REFLEXION

Des éleveurs dénoncent des irrégularités à Ain D’heb (Tiaret)

LE WALI A DEPECHE UNE COMMISSION D’ENQUETE

L’arrêté du wali portant extension des terres interdites au pâturage dans la commune d’Ain D’heb avait suscité le mécontentement de la population rurale et particulièrement les éleveurs.
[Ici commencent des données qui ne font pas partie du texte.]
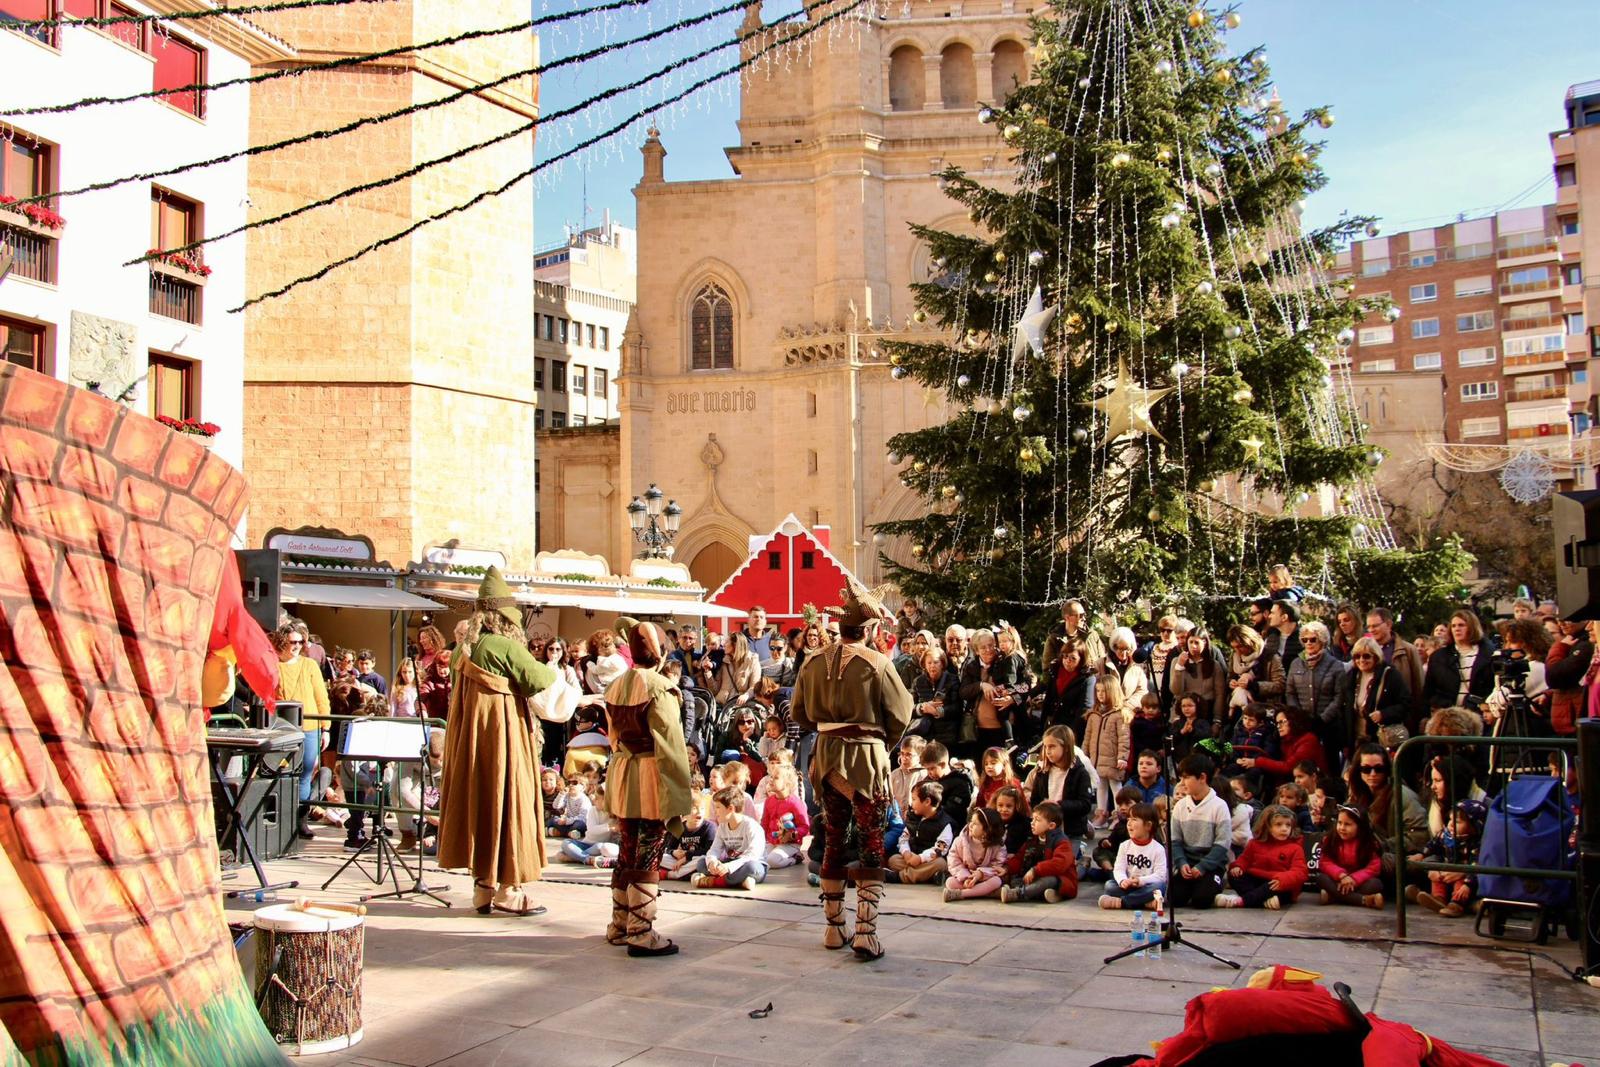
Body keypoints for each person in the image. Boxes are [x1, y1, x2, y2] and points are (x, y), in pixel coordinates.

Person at [438, 567, 577, 917]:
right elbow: (543, 680)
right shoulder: (502, 646)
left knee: (482, 803)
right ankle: (508, 889)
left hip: (470, 742)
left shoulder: (461, 650)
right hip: (502, 737)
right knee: (508, 799)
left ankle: (482, 888)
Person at [787, 577, 913, 960]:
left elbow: (798, 714)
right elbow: (901, 713)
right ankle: (865, 932)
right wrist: (879, 742)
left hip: (826, 758)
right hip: (865, 758)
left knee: (833, 836)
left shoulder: (811, 662)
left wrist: (830, 730)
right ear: (869, 628)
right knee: (871, 839)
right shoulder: (878, 664)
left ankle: (832, 927)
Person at [596, 620, 694, 956]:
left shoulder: (615, 685)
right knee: (649, 848)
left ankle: (619, 924)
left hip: (623, 771)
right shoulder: (660, 687)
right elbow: (671, 745)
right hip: (651, 775)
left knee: (627, 847)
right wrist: (681, 792)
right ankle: (640, 929)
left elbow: (612, 737)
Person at [272, 625, 332, 840]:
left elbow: (321, 697)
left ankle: (301, 820)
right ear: (282, 643)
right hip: (282, 728)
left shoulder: (310, 665)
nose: (297, 646)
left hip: (310, 727)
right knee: (281, 773)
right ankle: (281, 821)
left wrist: (326, 727)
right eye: (292, 642)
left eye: (300, 642)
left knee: (306, 774)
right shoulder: (275, 665)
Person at [1347, 742, 1428, 878]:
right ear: (1358, 771)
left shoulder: (1403, 796)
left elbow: (1419, 837)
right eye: (1366, 769)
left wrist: (1382, 846)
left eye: (1379, 769)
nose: (1372, 774)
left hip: (1398, 857)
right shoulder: (1356, 796)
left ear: (1387, 770)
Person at [1166, 753, 1232, 910]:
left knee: (1201, 900)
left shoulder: (1219, 806)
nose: (1182, 783)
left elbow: (1222, 844)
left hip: (1210, 865)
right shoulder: (1181, 806)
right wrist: (1181, 863)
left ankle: (1216, 883)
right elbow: (1175, 840)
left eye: (1186, 778)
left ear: (1202, 777)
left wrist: (1202, 867)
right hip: (1187, 864)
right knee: (1174, 899)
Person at [1222, 804, 1308, 909]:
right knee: (1234, 876)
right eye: (1279, 824)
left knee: (1276, 889)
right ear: (1267, 826)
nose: (1284, 829)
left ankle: (1242, 901)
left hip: (1278, 882)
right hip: (1257, 880)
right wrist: (1238, 866)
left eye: (1288, 825)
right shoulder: (1254, 843)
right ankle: (1261, 900)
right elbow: (1245, 859)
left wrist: (1284, 879)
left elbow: (1300, 871)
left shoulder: (1295, 848)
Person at [1285, 621, 1348, 763]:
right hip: (1302, 725)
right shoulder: (1295, 664)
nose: (1309, 643)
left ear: (1322, 640)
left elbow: (1339, 696)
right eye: (1304, 640)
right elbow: (1290, 693)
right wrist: (1299, 717)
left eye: (1313, 639)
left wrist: (1322, 719)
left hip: (1329, 726)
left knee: (1329, 764)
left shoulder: (1335, 665)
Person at [1411, 799, 1485, 918]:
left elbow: (1476, 866)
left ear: (1473, 826)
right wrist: (1422, 854)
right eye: (1450, 819)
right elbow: (1433, 844)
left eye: (1457, 822)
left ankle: (1456, 904)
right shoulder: (1446, 835)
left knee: (1460, 884)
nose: (1450, 824)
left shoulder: (1476, 844)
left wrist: (1468, 885)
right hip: (1447, 869)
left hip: (1464, 876)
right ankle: (1438, 899)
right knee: (1436, 877)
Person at [1021, 725, 1093, 839]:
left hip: (1070, 830)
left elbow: (1085, 804)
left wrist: (1059, 805)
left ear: (1066, 747)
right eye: (1045, 747)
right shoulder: (1042, 771)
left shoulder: (1080, 773)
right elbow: (1035, 799)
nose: (1048, 751)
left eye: (1052, 746)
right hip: (1046, 830)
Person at [1340, 636, 1411, 750]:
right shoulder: (1351, 677)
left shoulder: (1390, 675)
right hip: (1356, 739)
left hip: (1381, 739)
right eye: (1357, 656)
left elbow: (1406, 703)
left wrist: (1384, 714)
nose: (1361, 660)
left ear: (1376, 657)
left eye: (1366, 656)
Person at [999, 801, 1078, 903]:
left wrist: (1035, 870)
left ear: (1051, 826)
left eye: (1037, 820)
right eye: (1032, 819)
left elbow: (1059, 864)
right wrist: (1007, 868)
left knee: (1048, 881)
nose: (1032, 823)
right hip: (1036, 877)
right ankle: (1049, 894)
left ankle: (1018, 894)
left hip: (1060, 880)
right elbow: (1019, 857)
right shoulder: (1032, 839)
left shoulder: (1062, 842)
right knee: (1015, 881)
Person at [693, 786, 768, 890]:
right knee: (701, 863)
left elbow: (752, 855)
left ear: (730, 809)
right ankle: (740, 882)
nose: (715, 811)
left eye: (718, 807)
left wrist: (729, 867)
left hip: (750, 864)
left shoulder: (752, 826)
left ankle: (716, 881)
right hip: (730, 864)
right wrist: (712, 862)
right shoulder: (722, 826)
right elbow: (714, 849)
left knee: (752, 868)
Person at [960, 629, 1021, 756]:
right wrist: (981, 685)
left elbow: (1026, 686)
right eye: (983, 647)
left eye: (991, 645)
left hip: (1004, 729)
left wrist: (1013, 698)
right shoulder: (971, 666)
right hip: (978, 729)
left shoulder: (1007, 661)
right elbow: (963, 692)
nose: (988, 650)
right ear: (976, 650)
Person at [1097, 801, 1167, 910]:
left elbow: (1160, 875)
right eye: (1128, 819)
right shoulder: (1125, 845)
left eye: (1134, 819)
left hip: (1146, 886)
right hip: (1129, 886)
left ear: (1148, 825)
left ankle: (1122, 903)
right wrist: (1123, 880)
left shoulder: (1158, 849)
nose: (1129, 823)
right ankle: (1145, 903)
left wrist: (1141, 881)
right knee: (1109, 886)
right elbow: (1118, 869)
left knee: (1159, 886)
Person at [1081, 673, 1130, 827]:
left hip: (1112, 758)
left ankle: (1119, 815)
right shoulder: (1093, 715)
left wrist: (1122, 756)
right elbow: (1087, 737)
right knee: (1100, 785)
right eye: (1098, 691)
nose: (1100, 695)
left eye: (1104, 691)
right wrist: (1084, 755)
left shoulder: (1119, 715)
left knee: (1115, 786)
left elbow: (1124, 738)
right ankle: (1101, 814)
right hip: (1096, 759)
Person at [1423, 610, 1495, 710]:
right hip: (1447, 713)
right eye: (1453, 626)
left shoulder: (1489, 654)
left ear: (1472, 627)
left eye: (1461, 625)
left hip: (1478, 713)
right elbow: (1429, 690)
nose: (1457, 629)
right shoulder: (1438, 657)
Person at [1364, 609, 1426, 726]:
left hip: (1400, 719)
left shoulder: (1408, 650)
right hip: (1372, 722)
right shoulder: (1364, 652)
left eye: (1375, 626)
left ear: (1388, 624)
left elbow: (1419, 686)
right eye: (1369, 627)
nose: (1371, 630)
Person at [1317, 805, 1384, 908]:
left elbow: (1374, 867)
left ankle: (1334, 897)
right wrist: (1342, 875)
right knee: (1322, 878)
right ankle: (1363, 900)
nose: (1342, 828)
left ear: (1360, 826)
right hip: (1338, 880)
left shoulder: (1369, 844)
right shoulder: (1330, 840)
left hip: (1358, 883)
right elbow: (1325, 862)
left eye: (1347, 824)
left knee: (1376, 884)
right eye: (1339, 823)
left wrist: (1353, 879)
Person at [888, 780, 954, 885]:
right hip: (912, 858)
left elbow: (940, 849)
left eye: (914, 799)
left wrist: (920, 858)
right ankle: (929, 876)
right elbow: (903, 838)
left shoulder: (944, 824)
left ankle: (900, 877)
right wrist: (906, 853)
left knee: (940, 864)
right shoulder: (914, 818)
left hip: (929, 860)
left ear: (927, 801)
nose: (911, 803)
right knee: (893, 860)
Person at [1032, 637, 1095, 737]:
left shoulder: (1087, 678)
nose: (1067, 661)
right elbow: (1048, 699)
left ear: (1081, 659)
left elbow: (1085, 708)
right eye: (1065, 656)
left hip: (1070, 729)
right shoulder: (1056, 670)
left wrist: (1073, 733)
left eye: (1073, 658)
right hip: (1052, 725)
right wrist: (1042, 726)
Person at [943, 807, 1008, 902]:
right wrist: (966, 877)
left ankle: (961, 894)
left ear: (987, 829)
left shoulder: (998, 846)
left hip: (985, 878)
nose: (970, 825)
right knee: (950, 882)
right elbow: (954, 861)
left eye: (975, 823)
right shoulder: (960, 841)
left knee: (996, 881)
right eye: (971, 821)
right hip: (965, 878)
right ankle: (987, 893)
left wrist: (980, 874)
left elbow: (997, 866)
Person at [1169, 630, 1228, 727]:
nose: (1193, 646)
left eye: (1197, 642)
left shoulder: (1214, 665)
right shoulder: (1177, 661)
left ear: (1204, 642)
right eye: (1190, 642)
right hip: (1183, 713)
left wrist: (1217, 720)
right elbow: (1176, 691)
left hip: (1206, 712)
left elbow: (1220, 695)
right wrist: (1179, 667)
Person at [910, 646, 964, 752]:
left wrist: (938, 711)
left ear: (942, 664)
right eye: (929, 663)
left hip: (947, 736)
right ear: (924, 665)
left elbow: (958, 707)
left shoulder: (952, 680)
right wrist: (922, 708)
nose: (932, 666)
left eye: (936, 662)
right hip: (924, 735)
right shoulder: (918, 681)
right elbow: (909, 708)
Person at [1545, 619, 1593, 737]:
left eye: (1568, 619)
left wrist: (1559, 647)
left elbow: (1554, 677)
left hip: (1577, 726)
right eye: (1558, 618)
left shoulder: (1586, 644)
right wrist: (1549, 694)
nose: (1561, 623)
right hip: (1571, 722)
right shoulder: (1573, 641)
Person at [1226, 624, 1285, 714]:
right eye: (1234, 647)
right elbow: (1230, 677)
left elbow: (1280, 685)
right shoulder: (1235, 657)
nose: (1238, 651)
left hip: (1265, 708)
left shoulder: (1270, 657)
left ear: (1250, 642)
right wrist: (1231, 682)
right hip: (1240, 707)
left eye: (1240, 646)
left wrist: (1255, 686)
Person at [759, 765, 810, 869]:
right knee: (758, 858)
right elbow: (764, 823)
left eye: (776, 778)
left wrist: (791, 835)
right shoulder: (769, 801)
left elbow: (805, 827)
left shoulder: (796, 803)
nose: (771, 780)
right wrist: (761, 840)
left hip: (790, 844)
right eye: (771, 777)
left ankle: (796, 858)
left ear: (787, 783)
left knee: (772, 861)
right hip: (772, 842)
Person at [920, 741, 974, 828]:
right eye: (927, 769)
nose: (929, 773)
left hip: (950, 828)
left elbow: (953, 811)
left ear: (943, 764)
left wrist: (927, 811)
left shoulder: (960, 783)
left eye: (932, 768)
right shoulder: (927, 781)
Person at [1102, 627, 1149, 720]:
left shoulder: (1137, 666)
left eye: (1127, 649)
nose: (1124, 653)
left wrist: (1127, 707)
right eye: (1120, 649)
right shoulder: (1101, 664)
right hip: (1106, 714)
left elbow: (1142, 691)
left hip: (1128, 715)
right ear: (1114, 647)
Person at [416, 624, 451, 720]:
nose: (421, 641)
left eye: (424, 638)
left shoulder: (442, 654)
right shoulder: (419, 658)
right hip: (428, 700)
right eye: (420, 638)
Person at [889, 736, 926, 817]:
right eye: (902, 753)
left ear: (919, 756)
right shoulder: (894, 774)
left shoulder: (924, 775)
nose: (904, 758)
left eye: (909, 755)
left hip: (914, 819)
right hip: (895, 818)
Des éleveurs dénoncent des irrégularités à Ain D’heb (Tiaret)
Un sit-in avait été observé devant le siège de la wilaya de Tiaret en signe de contestation de l’arrêté du wali. Le chef de l’exécutif avait promis aux éleveurs de dépêcher une commission sur les lieux pour recueillir toutes les informations nécessaires pour la délimitation des terres mises en défens sans porter préjudice au patrimoine animal ni à la couverture végétale. Par conséquent designer les terres steppiques hors le périmètre des terres mises en défens où ces éleveurs pourront s’y installer. C’est dans ce contexte qu’une commission présidée par le secrétaire général de la wilaya s’est rendue sur les lieux. Les membres de la commission ont constaté les terres labourées illicitement par le maire dont la superficie se calcule par des centaines d’hectares. Pire encore cet élu a squatté plus de 2000 hectares des terres steppiques d’une commune limitrophe (Chehaima). Ils ont aussi constaté de l’eau potable dans des puits déclarés taris par le président de l’assemblée populaire communale. Or que le wali avait rassuré les éleveurs que les points d’eau ne seront pas inclus dans le périmètre des terres interdites aux parcours. Le maire, voulait détourner la commission et donner à ses membres de fausses informations, était à chaque fois dénoncé par les éleveurs présents, ce qui a suscité l’ire de l’élu jusqu’à menacer un citoyen de mort. Cet élu a fini par reconnaitre que les terres labourées lui appartenaient et nul ne pourra le priver de ses biens et il est prêt à mourir sur ces terres. Que voulait-il dire par là? Alors que tout le monde sait que ces terres ne lui appartenaient pas ! Il n’a pas manqué à traiter les éleveurs d’étrangers « el ghorabaa » à sa commune. Lesquels ont qualifié ces propos de discriminatoires par lesquels, il voulait faire de son cas un litige entre les « Arouchs » et se disent étonnés par le comportement du maire devant le secrétaire général de la wilaya. Les éleveurs sont décidés plus que jamais à ne pas quitter les terres occupées depuis fort longtemps, ils prennent leur mal en patience en attendant la décision du premier responsable de la wilaya. Une situation difficile à gérer dans la mesure où le maire exploite des milliers d’hectares des terres steppiques pour son cheptel, alors que des centaines d’éleveurs sont contraints à déménager vers l’inconnu.